A quadratic function is one of the simplest types of polynomial functions and is often represented in the standard form as \( f(x) = ax^2 + bx + c \). For our specific function, \( f(x) = x^2 \), it's a special case where \( a = 1 \), \( b = 0 \), and \( c = 0 \). This function graphs as a parabola opening upwards.

The vertex of this parabola is at the origin point \((0,0)\), which is also its minimum point since the parabola opens upward. The axis of symmetry is the vertical line \( x = 0 \).
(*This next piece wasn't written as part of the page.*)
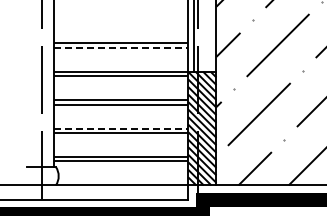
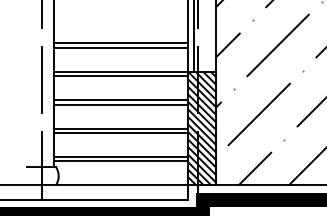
line at (121, 47): dashed -> solid
line at (121, 128): dashed -> solid
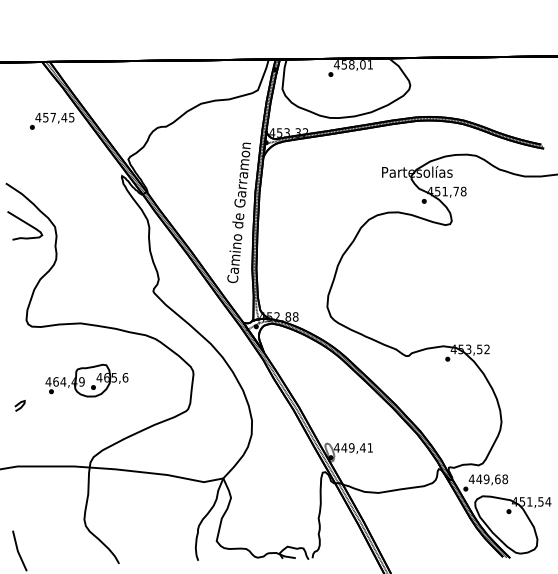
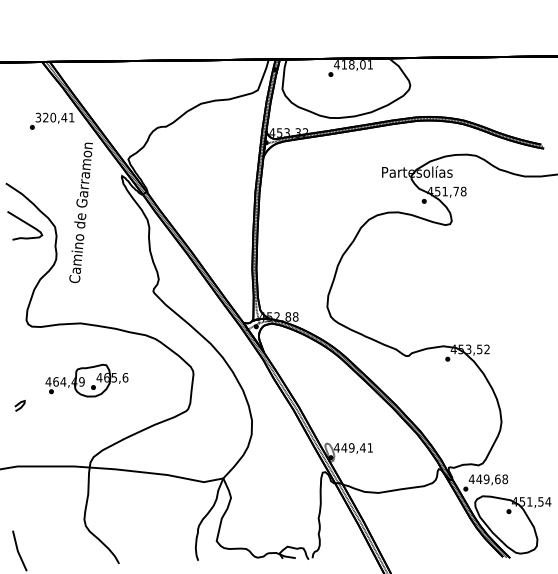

This symmetry means that the graph is a mirror image on either side of this line.

When plotting a quadratic function like \( x^2 \), every \( x \) value equidistant from the axis of symmetry will have the same \( y \) value, which forms the characteristic U-shape of a parabola:

• At \( x = 0 \): \( f(0) = 0 \)
• At \( x = 1 \) and \( x = -1 \): \( f(x) = 1 \)
• At \( x = 2 \) and \( x = -2 \): \( f(x) = 4 \)

As the absolute value of \( x \) increases, \( y \) increases much more rapidly due to the square — this is why quadratic functions grow parabolically.
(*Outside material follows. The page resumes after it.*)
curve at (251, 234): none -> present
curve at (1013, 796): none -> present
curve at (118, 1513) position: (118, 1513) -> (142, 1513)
A cubic function is a polynomial of degree three, typically expressed as \( g(x) = ax^3 + bx^2 + cx + d \). In our problem, the specific cubic function is \( g(x) = \frac{1}{3}x^3 \), where \( a = \frac{1}{3} \) and all other coefficients \( b, c, \) and \( d \) are zero.

The graph of this function is an S-shaped curve that passes through the origin, as there is no constant term to shift it up or down. This type of curve is symmetric about the origin, meaning that if you rotate it 180 degrees, it appears the same. This characteristic is called rotational symmetry.

Let's consider a few key points for \( g(x) = \frac{1}{3}x^3 \):

• At \( x = 0 \): \( g(0) = 0 \)
• At \( x = 1 \): \( g(1) = \frac{1}{3} \)
• At \( x = -1 \): \( g(-1) = -\frac{1}{3} \)
• At \( x = 2 \): \( g(2) = \frac{8}{3} \)
• At \( x = -2 \): \( g(-2) = -\frac{8}{3} \)

Cubic functions like \( \frac{1}{3}x^3 \) continue to glide both upwards and downwards far from the origin, giving them a distinctive S-curve appearance.

Graphical addition involves generating a new graph representing the sum of the \( y \)-values of existing functions at each point \( x \). It's a visual understanding of addition in algebra, where the values of the functions are added together at each point to create a new curve.

For our functions, \( f(x) = x^2 \) (quadratic) and \( g(x) = \frac{1}{3}x^3 \) (cubic), their combined function is \( h(x) = f(x) + g(x) = x^2 + \frac{1}{3}x^3 \). At every chosen input \( x \), the graphs of these functions provide points:

• \( x = -2 \): \( h(-2) = 4 - \frac{8}{3} = \frac{4}{3} \)
• \( x = -1 \): \( h(-1) = 1 - \frac{1}{3} = \frac{2}{3} \)
• \( x = 0 \): \( h(0) = 0 \)
• \( x = 1 \): \( h(1) = 1 + \frac{1}{3} = \frac{4}{3} \)
• \( x = 2 \): \( h(2) = 4 + \frac{8}{3} = \frac{20}{3} \)

These computed points can be plotted on a graph to reveal the shape of this new function, \( h(x) \).

Placing all three graphs — the two original functions and their sum — on one set of axes captures how they coincide or diverge, illustrating the influence of each function on the resultant graph.